Ia menegaskan, literasi kini telah menjadi kebutuhan dasar yang menentukan kemampuan masyarakat dalam memahami dan mengelola informasi. Tanpa hal tersebut, menurutnya, potensi yang dimiliki tidak akan berkembang optimal.
“Literasi kini bukan lagi sekadar pelengkap, melainkan kebutuhan dasar yang menentukan kemampuan masyarakat dalam menyaring informasi,” ujarnya.
Yamin juga menekankan bahwa persoalan ini tidak bisa dianggap sepele. Ia menyebut, kemampuan literasi harus dibangun sebagai kebiasaan, bukan sekadar program yang bersifat sementara.
“Kemampuan literasi hari ini bukan lagi pilihan, melainkan kebutuhan dasar,” sambungnya.
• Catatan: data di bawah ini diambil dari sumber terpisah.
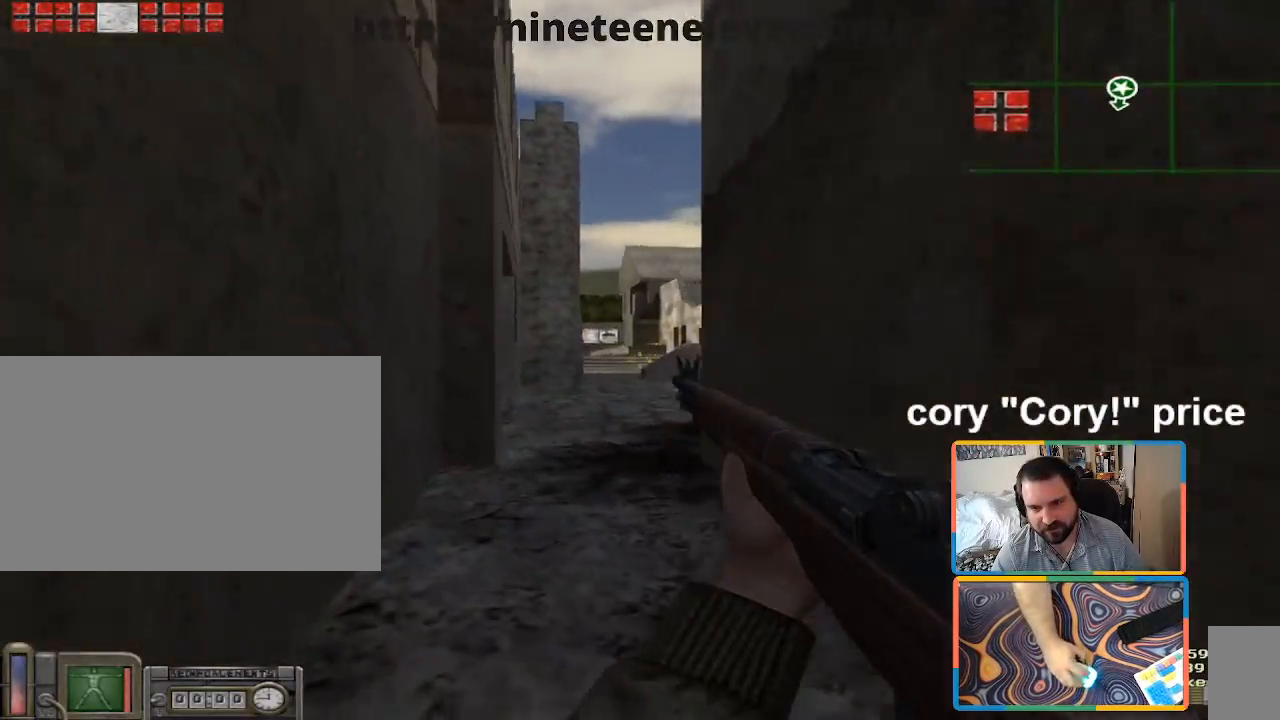
{"keys": ["a", "w"], "mouse": [], "events": [[50, "w", "down"], [233, "a", "down"], [317, "ctrl", "up"]]}
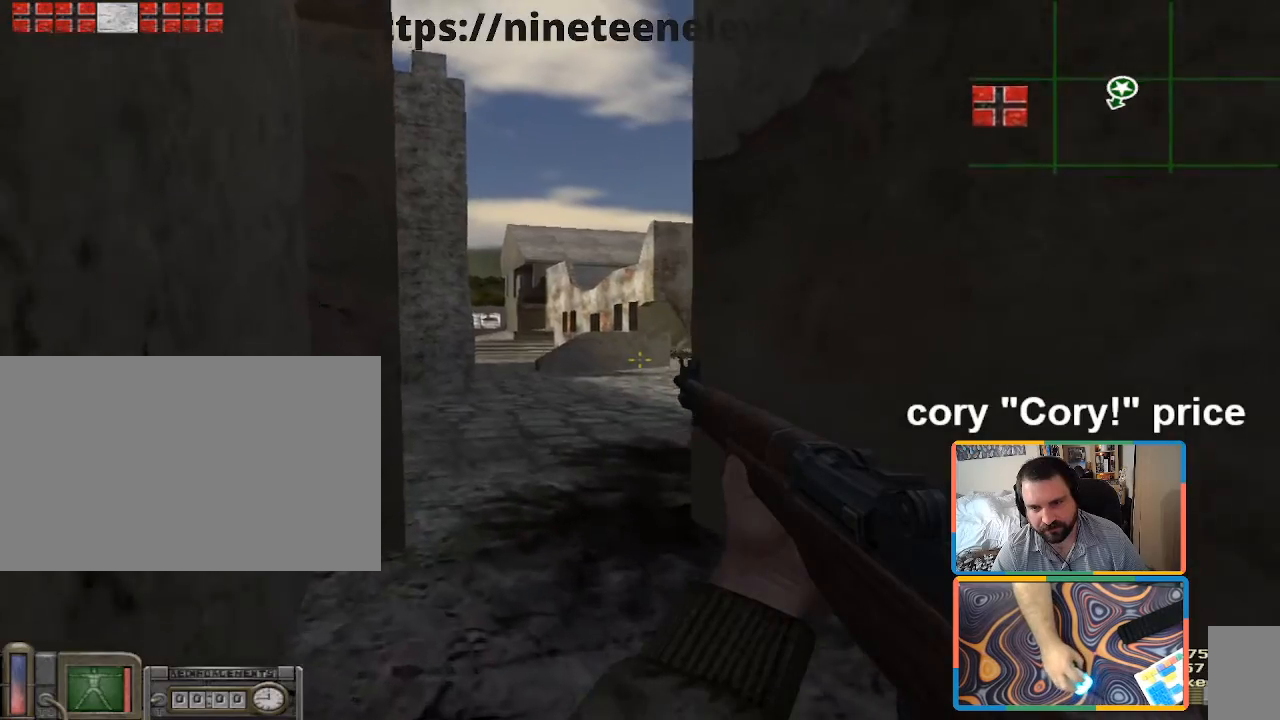
{"keys": ["ctrl"], "mouse": [], "events": [[250, "a", "up"], [250, "ctrl", "down"], [300, "w", "up"]]}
Momentum peringatan Hari Kartini, lanjutnya, menjadi pengingat pentingnya peran perempuan dalam membangun keluarga yang gemar belajar. Ia menilai, kemajuan daerah sangat ditentukan oleh kualitas literasi masyarakatnya.
“Jika kita ingin Banjarmasin maju dan sejahtera, fondasinya harus dimulai dari masyarakat yang gemar belajar. Literasi harus menjadi budaya,” tegasnya.
Untuk itu, ia mendorong langkah sederhana yang bisa dimulai dari rumah, seperti membiasakan membaca setiap hari, menyediakan ruang baca, serta memperkuat literasi digital dan kesadaran lingkungan.
“Mulai dari hal sederhana, seperti membaca 15 menit setiap hari di rumah,” katanya.
Di sisi lain, Kepala Dinas Perpustakaan dan Kearsipan Kota Banjarmasin, M. Ikhsan Alhak, menyampaikan bahwa penguatan literasi terus dilakukan melalui kolaborasi berbagai pihak. Program ini melibatkan Bunda Literasi dari tingkat kota hingga kelurahan sebagai ujung tombak di masyarakat.
Ia menjelaskan, keterlibatan instansi pendidikan dan pegiat literasi menjadi bagian dari upaya berkelanjutan untuk membangun budaya baca.
“Sejak pelantikan Bunda Literasi hingga tingkat kelurahan, kegiatan ini terus kami dorong sebagai penguatan peran,” ujarnya.
Melalui pendekatan kolaboratif tersebut, pemerintah berharap gerakan literasi di Banjarmasin mampu berjalan konsisten dan berdampak nyata dalam membentuk pola pikir masyarakat.